Originally posted by fcrespo hi peterh337, that is impressive. I am too electronics engineer by education, and can follow, to a certain point, your reasoning. Very interesting story of the Nokia case.
The Pentax guys are clever, no doubt. If they have not implemented a firmware fix yet, is because there are likely unacceptable side effects, or simply because it doesn't fix the problem due to reason X that we don't know.
One of the big praises of the K3 is that it is much faster than the K5 (faster processor, screen, GUI, etc). This has a cost in power, and surely we see that battery life is shorter than K5's (24% reduction according to IR review).
According to Fujitsu, new image processor (aka PRIME 3 in Pentax land) requires
less energy than PRIME 2 from K5. Papers say 30% less. New stabilisation unit? Hard to say. Perhaps more than before. New mirror motors? Perhaps more.
But still it says nothing as the issue in question is most likely not related to power depletion. Apparently, it was created with a camera fully connected to DC as well.
Quote: Now, if the K3 power system is flawed or underdesigned, what to do? A major call-back action? A firmware fix to limit camera performace? Not easy.
Callback? You already know all cameras produced are faulty?
Firmware fix? So you already know what is the issue and that it can be solved via firmware update?
Quick answer to both ideas is no. Not so fast in prescribing any cure.
So far, not a single person reporting the issue has offered any viable explanation. Side-effects of the issue, yes, we have heard about them — at least those side-effects visible to users without proper testing equipment. Flapping is visible, sound is audible, but a big iceberg of information below the surface of user's reach, and which is visible to proper testing equipment, is unknown to users.
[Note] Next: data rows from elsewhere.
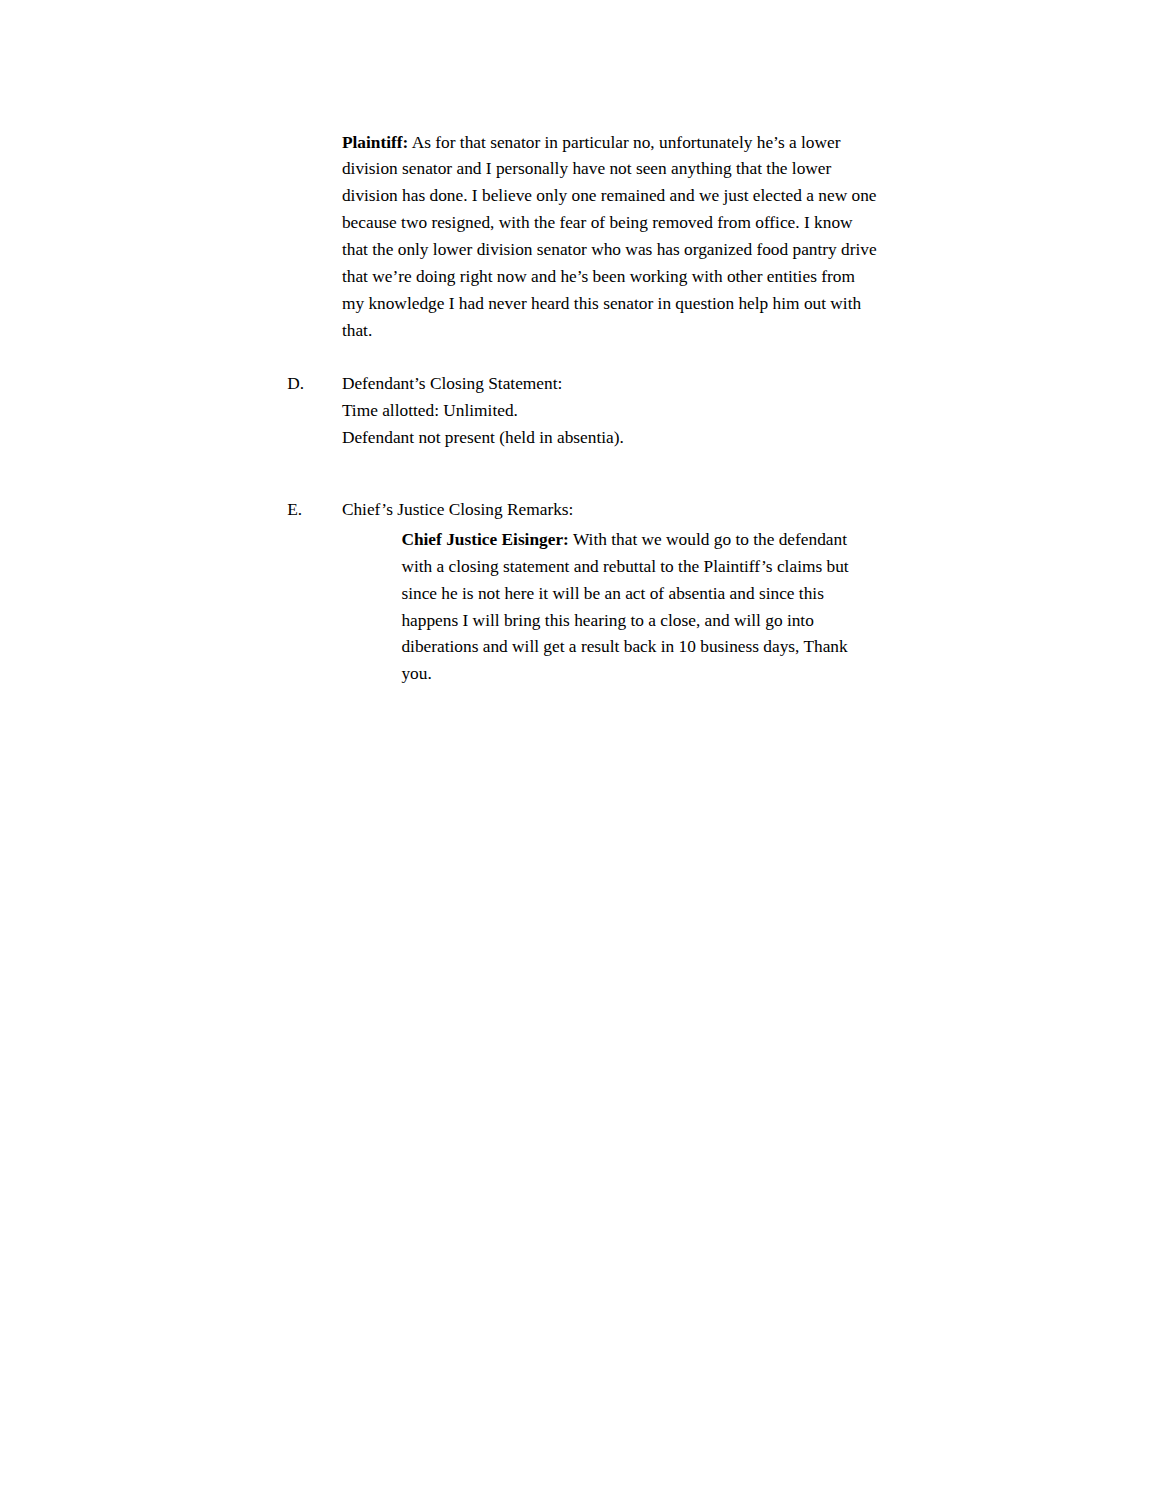Plaintiff: As for that senator in particular no, unfortunately he’s a lower division senator and I personally have not seen anything that the lower division has done. I believe only one remained and we just elected a new one because two resigned, with the fear of being removed from office. I know that the only lower division senator who was has organized food pantry drive that we’re doing right now and he’s been working with other entities from my knowledge I had never heard this senator in question help him out with that.
D.
Defendant’s Closing Statement:
Time allotted: Unlimited.
Defendant not present (held in absentia).
E.
Chief’s Justice Closing Remarks:
Chief Justice Eisinger: With that we would go to the defendant with a closing statement and rebuttal to the Plaintiff’s claims but since he is not here it will be an act of absentia and since this happens I will bring this hearing to a close, and will go into diberations and will get a result back in 10 business days, Thank you.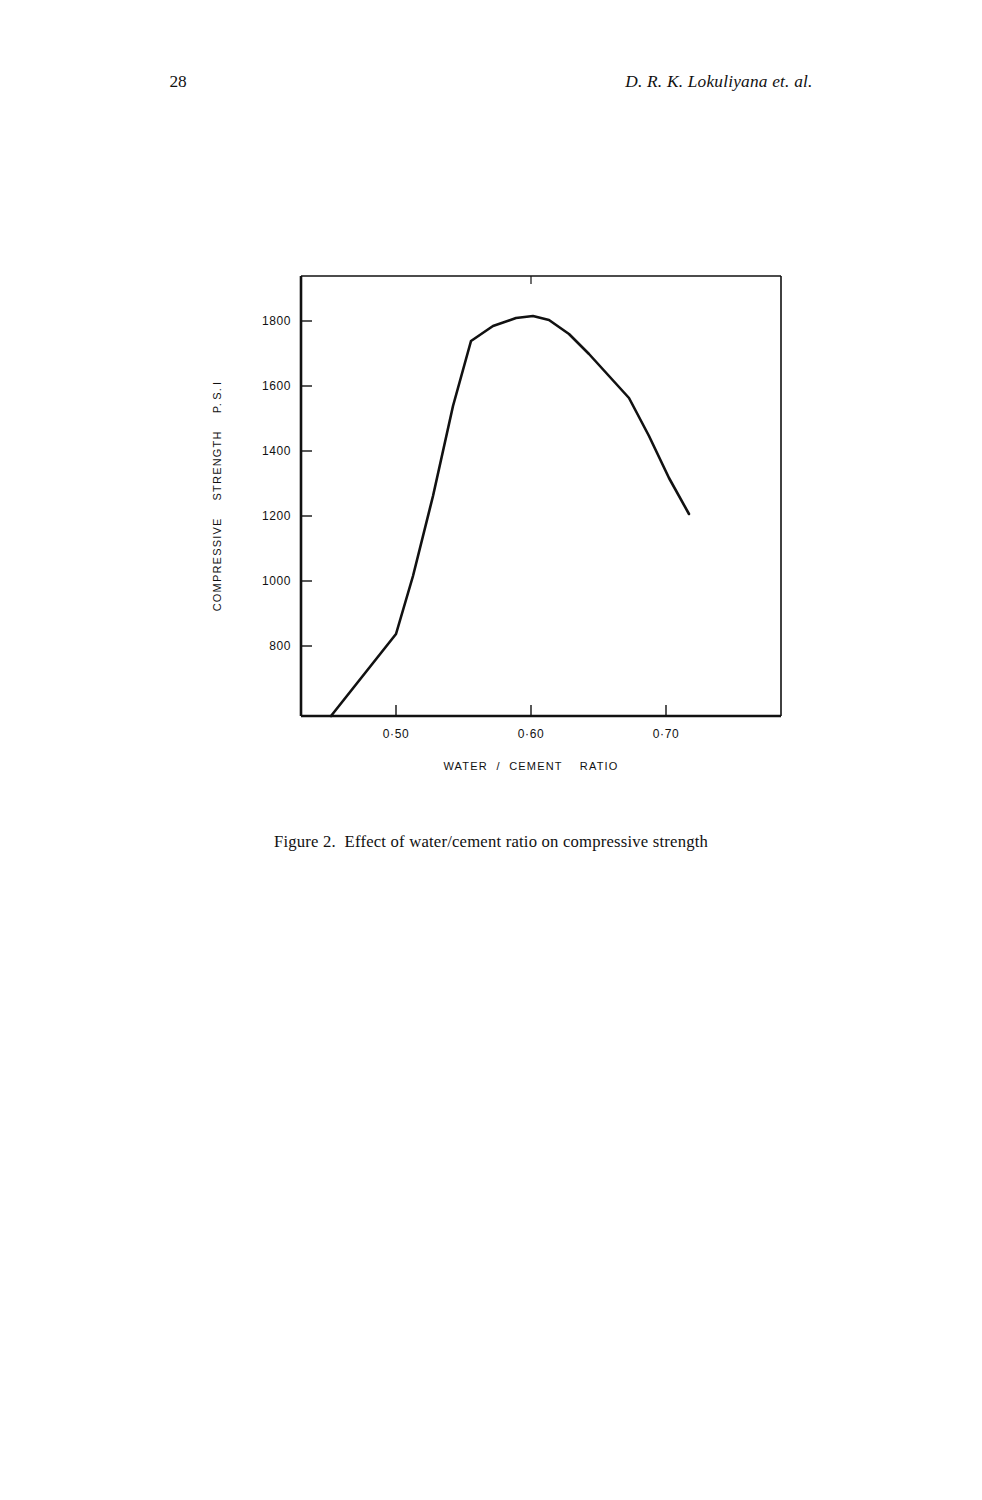28 D. R. K. Lokuliyana et. al.
1800 1600 1400 1200 1000 800 0·50 0·60 0·70 WATER / CEMENT RATIO COMPRESSIVE STRENGTH P. S. I
Figure 2. Effect of water/cement ratio on compressive strength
The root cause is far from being assessed. It is still unknown.
Thus offering any "solution" or "prescription" is not viable, nor it will solve anything. Again, it is our impulsive nature of forceful problem solving at all cost, using whatever shortcut. Best course of action is document each individual issue, assemble them in a document and send to Ricoh Imaging Japan, asking their opinion and offering user's assistance.
But if you want to kill some time before that, maybe you may move investigation a few good steps forward and get a hi-speed video camera for slow motion analysis, together with a highly sensitive camera for thermal stress analysis. Point in closely at the mirror box and start recording, carefully monitoring what is going on.